The cryptocurrency market traded sideways last week owing to comments made by US Securities and Exchange Commission (SEC) chairperson Gary Gensler, a rate hike by the US Federal Reserve, and the rebranding of Twitter to "X".
According to CoinMarketCap, in the last seven days, Bitcoin was down 2 per cent and was trading at $29,207 on Friday. Ethereum, the second-largest digital token by market cap, was down 1.19 per cent and was trading at $1,866. The total market cap was down from $1.19 trillion to $1.17 trillion.
Gensler earlier this week said that the crypto sector remains "speculative" and "rife with fraud", in an interview with Bloomberg TV. Later, US Fed hiked its benchmark interest rate by 25 basis points, taking it to the highest in 22 years.
Twitter's rebranding to "X" led to a surge in Dogecoin. As of Friday, it was up 6.5 per cent in the last week and was trading at $0.07669.
"Bitcoin continues to stay within a narrow range between $29,000 and $31,500 for over a month with over 3.4 million Bitcoin addresses buying the dip below $30,000," said the research team of crypto exchange CoinDCX.

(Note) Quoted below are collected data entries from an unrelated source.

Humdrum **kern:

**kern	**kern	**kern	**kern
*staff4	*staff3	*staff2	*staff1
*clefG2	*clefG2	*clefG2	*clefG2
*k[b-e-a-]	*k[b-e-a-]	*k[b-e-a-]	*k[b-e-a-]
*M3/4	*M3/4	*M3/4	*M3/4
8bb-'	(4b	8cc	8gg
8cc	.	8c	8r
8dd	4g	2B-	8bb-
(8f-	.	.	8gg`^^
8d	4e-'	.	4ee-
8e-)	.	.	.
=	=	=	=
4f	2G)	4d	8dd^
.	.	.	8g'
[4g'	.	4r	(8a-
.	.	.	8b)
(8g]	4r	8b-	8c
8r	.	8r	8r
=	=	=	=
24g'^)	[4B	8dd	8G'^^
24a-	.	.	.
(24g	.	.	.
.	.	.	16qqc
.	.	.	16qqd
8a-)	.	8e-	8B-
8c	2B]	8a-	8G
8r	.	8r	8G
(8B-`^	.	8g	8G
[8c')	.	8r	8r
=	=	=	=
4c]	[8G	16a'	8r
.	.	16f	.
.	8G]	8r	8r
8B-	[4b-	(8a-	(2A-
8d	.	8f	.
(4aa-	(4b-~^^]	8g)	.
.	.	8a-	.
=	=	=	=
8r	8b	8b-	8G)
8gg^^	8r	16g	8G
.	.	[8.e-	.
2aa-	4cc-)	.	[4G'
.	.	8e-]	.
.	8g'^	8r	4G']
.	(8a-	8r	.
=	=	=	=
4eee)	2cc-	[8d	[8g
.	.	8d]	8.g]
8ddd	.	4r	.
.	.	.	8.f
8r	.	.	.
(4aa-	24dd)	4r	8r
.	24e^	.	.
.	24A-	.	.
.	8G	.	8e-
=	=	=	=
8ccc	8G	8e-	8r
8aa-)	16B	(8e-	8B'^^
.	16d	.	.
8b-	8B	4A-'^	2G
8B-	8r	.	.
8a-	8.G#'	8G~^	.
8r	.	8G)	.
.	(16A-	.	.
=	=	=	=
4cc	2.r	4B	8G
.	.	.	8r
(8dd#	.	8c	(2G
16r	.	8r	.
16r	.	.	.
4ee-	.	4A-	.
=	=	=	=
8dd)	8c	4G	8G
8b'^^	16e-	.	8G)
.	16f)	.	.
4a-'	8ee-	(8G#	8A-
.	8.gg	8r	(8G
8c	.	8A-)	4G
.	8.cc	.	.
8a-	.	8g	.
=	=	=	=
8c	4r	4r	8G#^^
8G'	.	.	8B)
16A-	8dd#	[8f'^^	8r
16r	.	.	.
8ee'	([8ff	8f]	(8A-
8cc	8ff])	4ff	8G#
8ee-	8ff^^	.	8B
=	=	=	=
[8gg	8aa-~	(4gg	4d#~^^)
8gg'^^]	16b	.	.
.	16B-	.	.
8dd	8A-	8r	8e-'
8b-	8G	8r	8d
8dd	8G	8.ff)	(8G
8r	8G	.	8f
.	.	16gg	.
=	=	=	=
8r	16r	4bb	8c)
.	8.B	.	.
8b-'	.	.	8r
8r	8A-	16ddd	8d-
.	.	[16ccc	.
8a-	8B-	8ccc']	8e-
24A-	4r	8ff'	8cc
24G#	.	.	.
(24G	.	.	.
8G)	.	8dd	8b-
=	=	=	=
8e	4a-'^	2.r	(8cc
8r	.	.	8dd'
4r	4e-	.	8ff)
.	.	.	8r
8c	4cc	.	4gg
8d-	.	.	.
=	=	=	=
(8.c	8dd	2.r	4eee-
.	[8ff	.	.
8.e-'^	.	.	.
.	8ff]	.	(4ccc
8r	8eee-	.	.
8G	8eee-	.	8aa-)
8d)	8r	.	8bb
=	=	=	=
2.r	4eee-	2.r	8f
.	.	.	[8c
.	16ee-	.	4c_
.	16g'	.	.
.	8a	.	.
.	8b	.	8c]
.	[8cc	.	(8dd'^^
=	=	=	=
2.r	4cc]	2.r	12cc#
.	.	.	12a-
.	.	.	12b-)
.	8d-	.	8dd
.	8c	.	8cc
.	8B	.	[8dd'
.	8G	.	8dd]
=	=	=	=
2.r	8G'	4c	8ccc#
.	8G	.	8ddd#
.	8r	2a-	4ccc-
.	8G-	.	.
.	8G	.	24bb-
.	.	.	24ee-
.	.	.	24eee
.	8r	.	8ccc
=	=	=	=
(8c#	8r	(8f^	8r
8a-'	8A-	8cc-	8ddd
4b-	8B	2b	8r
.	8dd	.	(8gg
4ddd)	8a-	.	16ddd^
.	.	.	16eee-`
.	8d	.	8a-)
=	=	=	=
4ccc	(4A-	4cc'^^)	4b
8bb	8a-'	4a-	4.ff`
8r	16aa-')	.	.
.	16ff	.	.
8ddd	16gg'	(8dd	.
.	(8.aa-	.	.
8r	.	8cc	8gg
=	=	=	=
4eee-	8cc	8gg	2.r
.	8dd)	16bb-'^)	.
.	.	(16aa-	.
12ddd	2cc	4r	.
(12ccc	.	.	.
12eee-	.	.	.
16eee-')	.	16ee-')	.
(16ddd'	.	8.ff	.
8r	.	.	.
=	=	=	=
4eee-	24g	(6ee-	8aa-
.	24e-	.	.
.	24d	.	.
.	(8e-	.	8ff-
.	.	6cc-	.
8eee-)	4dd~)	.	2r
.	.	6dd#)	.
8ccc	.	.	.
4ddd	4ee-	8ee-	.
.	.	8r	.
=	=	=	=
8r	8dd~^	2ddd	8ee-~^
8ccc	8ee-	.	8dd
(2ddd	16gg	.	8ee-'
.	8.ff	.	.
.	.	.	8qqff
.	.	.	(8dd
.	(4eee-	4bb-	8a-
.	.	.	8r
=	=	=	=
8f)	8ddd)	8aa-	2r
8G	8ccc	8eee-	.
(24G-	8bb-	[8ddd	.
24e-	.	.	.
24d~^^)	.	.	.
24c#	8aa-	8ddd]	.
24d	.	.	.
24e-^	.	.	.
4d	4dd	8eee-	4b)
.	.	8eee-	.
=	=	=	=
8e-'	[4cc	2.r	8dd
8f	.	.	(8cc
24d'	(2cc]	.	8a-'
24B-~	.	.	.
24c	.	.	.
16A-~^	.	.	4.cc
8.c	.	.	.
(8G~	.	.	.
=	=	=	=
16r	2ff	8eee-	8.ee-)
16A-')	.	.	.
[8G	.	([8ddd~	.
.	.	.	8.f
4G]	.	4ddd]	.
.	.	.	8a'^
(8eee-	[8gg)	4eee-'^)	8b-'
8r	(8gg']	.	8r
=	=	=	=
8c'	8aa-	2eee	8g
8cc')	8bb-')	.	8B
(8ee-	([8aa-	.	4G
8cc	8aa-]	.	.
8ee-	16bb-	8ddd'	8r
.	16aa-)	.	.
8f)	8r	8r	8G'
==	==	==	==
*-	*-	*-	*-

"Bitcoin surpassed the $29,500 level yesterday but is now consolidating at approximately $29,200. This drop could be due to the news of the Bank of Japan contemplating changes to its yield curve control policy to manage real-time interest rates," added Edul Patel, co-founder and chief executive officer at Mudrex.
According to Parth Chaturvedi, investments lead, CoinSwitch Ventures, the positive development during the week was the US House Financial Services Committee voting in favour of Crypto and Blockchain Bills, marking the first time crypto-specific bills were advanced on their own merits and not as part of broader legislation.
"If Bitcoin fails to break through the $29,300 resistance, a continued downward movement is possible," Patel added.